- ASSIGNED TASK: Copy out each line in the material below that has the word "elbow".

- DATASET EXTRACT:
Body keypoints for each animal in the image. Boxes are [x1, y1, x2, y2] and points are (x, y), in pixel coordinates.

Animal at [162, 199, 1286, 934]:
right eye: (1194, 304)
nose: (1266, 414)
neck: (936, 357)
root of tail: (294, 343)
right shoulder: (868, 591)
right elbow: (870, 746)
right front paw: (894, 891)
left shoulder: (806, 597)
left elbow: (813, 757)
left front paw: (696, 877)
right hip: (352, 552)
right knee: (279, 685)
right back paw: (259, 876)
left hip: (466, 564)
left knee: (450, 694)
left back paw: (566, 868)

* * *

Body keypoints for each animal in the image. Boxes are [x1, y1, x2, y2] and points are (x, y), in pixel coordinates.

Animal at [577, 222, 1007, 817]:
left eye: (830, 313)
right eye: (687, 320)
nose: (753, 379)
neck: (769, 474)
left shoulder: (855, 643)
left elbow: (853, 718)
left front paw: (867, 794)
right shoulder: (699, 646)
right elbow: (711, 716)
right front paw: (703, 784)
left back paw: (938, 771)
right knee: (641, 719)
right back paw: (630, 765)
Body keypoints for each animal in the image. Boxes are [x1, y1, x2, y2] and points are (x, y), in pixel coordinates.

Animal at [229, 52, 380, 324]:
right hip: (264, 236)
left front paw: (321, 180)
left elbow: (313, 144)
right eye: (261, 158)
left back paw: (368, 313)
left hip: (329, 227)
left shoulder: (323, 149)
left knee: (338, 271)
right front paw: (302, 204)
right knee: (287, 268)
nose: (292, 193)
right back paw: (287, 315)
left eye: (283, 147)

- SOLUTION:
right elbow: (870, 746)
left elbow: (813, 757)
left elbow: (853, 718)
right elbow: (711, 716)
left elbow: (313, 144)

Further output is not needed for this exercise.